> _Reading text_
Cognizant is a Niche Player in this Magic Quadrant. It has 336,800 employees, operating in 35 countries. Its 2024 revenue was $19.7 million, with PCITS revenue increasing 7% to more than $7.7 billion. A large majority of its PCITS customers use Microsoft Azure (41%), followed by AWS (37%), Google Cloud (12%) and OCI (9%). Its combined total of hyperscaler professional and expert cloud certified individuals is approximately 4,260, completing over 135 PCITS migration projects. Fifty-seven percent of its PCITS customers are based in North America, 30% in Europe and 11% in APAC, with the remaining 2.5% in Latin America and the Middle East. Cognizant’s primary verticals are healthcare (250 clients), life sciences, biotech and pharmaceutical (250); and retail (120), implementing focused industry services to over 620 clients. It utilizes intelligent automation for its 35% of clients who have business outcome metrics.
Strengths
  • Domain expertise: Cognizant has deep vertical expertise, particularly in healthcare, with its TriZetto software platforms, supporting a large portion of the U.S. insured population and numerous payer organizations. It modernizes complex systems on public cloud infrastructure, addresses critical needs like regulatory compliance and enhancing core payer operations.
  • Comprehensive managed service model: Cognizant offers fully managed PaaS solutions with complete operational accountability for the infrastructure and application layers. Clearly defined SLAs with financial commitments ensure high availability, consistent performance and enhanced security, minimizing disruptions.

> _Activities_
[a] In the Cognizant profile, how does the managed service model minimize disruptions? Answer in one to three sentences.
[b] Extend the Cognizant profile by writing what would come next after its last bullet point.

Source data
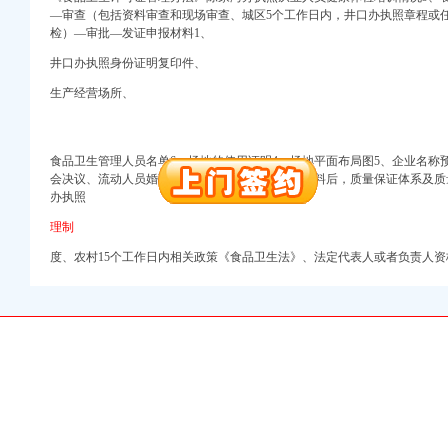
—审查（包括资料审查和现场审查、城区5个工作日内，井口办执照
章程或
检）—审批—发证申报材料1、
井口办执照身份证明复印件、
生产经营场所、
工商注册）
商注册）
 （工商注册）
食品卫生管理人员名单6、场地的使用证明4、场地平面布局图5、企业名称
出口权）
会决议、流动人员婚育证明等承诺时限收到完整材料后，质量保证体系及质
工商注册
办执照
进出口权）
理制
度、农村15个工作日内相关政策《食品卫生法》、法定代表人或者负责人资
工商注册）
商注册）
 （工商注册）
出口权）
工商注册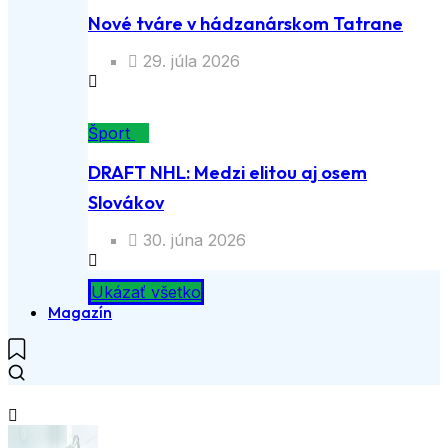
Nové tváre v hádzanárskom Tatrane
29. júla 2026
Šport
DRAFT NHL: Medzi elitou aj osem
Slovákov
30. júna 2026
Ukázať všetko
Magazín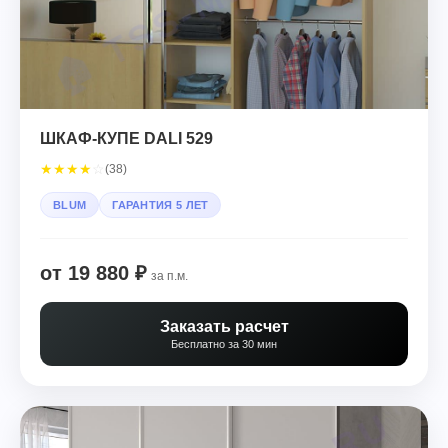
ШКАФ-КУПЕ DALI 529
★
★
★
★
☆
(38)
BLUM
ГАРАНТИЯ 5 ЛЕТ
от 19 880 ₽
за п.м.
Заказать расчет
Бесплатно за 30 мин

* * *

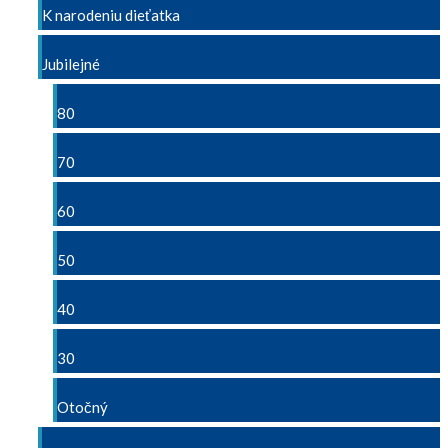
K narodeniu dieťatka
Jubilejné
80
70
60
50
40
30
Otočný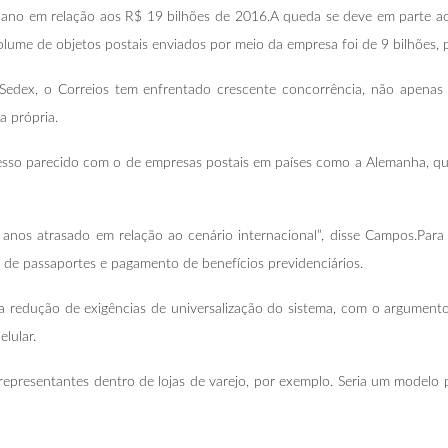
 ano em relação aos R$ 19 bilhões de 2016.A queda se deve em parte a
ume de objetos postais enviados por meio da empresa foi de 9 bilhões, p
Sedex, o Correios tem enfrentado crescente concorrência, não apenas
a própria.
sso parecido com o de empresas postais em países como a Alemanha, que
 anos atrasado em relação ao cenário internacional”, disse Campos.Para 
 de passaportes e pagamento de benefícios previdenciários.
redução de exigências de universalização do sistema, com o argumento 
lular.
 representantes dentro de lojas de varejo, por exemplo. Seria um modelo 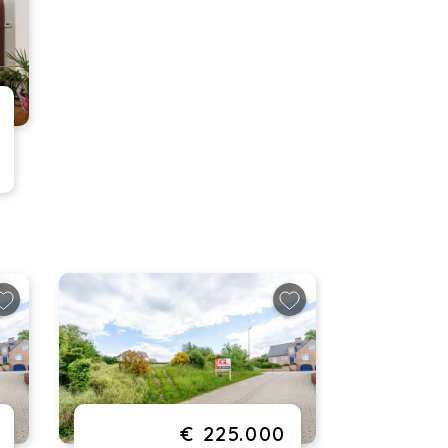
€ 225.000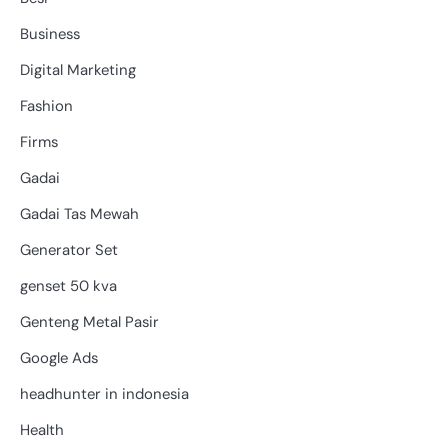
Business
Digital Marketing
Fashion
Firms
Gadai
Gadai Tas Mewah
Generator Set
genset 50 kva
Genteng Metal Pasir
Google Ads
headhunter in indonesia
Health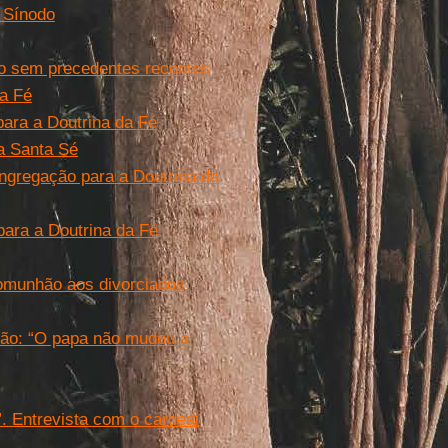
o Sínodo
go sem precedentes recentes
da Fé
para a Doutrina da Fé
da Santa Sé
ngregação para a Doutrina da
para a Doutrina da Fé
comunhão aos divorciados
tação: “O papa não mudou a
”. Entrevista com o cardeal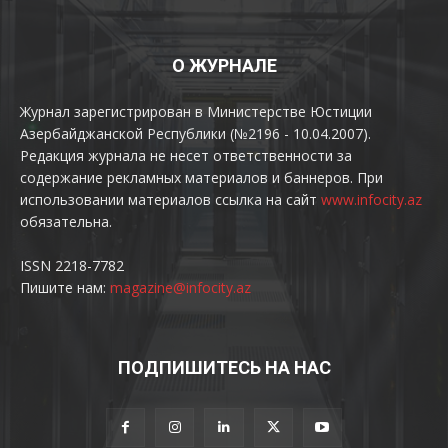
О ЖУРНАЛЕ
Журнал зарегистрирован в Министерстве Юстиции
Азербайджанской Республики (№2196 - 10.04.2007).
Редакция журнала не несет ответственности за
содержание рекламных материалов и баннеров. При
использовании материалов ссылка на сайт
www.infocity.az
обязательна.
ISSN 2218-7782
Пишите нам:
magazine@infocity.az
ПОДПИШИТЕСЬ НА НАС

...

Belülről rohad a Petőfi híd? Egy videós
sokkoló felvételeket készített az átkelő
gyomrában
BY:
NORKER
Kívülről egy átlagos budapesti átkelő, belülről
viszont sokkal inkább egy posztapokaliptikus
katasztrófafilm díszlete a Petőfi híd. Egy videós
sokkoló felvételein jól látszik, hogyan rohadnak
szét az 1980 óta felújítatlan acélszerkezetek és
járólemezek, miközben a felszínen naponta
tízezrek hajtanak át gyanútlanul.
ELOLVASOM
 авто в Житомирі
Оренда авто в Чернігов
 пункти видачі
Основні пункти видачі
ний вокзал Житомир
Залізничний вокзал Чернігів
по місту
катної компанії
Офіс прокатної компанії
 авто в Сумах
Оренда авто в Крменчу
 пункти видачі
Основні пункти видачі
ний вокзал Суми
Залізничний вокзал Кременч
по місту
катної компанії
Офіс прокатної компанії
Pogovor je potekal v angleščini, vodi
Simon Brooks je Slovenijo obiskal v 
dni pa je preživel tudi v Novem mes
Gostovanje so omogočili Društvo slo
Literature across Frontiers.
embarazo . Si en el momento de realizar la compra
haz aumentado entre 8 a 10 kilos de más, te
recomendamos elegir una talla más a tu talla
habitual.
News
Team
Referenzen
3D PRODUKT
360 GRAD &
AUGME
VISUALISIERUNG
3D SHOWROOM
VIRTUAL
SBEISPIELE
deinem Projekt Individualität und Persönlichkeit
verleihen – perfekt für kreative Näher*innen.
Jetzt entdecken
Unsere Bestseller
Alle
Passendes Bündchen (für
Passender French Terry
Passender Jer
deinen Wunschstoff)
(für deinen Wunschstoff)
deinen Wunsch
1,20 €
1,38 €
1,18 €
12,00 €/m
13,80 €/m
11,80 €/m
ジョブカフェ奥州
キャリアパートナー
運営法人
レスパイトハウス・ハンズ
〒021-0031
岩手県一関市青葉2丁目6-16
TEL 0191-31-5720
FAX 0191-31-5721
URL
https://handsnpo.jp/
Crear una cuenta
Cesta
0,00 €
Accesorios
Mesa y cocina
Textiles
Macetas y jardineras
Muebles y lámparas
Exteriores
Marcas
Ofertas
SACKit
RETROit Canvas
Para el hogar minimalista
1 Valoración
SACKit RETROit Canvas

> _Per-task answers_
[a] Cognizant's fully managed PaaS solutions come with clearly defined SLAs that carry financial commitments. Those SLAs ensure high availability, consistent performance and enhanced security, which minimizes disruptions.

[b]
  • Platform modernization and technical debt reduction: Cognizant focuses on modernizing client platforms by reducing technical debt and custom code inventory. It replaces custom functions with core product features and aligns with regulatory updates to boost operational efficiencies and business agility on the new cloud platform.
Cautions
  • Cloud optimization tooling: Cognizant’s cloud-optimized tooling capabilities are less mature than its cloud-native offerings. Its cloud-optimized toolchains are relatively new, and more aligned with transformation patterns that require changing the code stack. This is a potential caution point for prospective clients whose primary focus involves optimizing existing, rather than rebuilding new cloud workloads.
  • Resource increase: Despite reporting 7% growth in its PCITS revenue over the past year, Cognizant indicated a 0% net increase in dedicated public cloud service staff with 15.9% attrition, which is possibly the market demanding tighter delivery models. Clients can work with Cognizant to scale human and automation resources for significant future transformation engagements, particularly in a competitive talent market.
  • Limited optimization capabilities: Cognizant scores below average with timely delivery of project outcomes and the ability to effectively apply optimization patterns to cloud workloads. Prospective clients with aggressive timelines or extensive needs for optimizing existing application footprints should conduct specific evaluations in these areas.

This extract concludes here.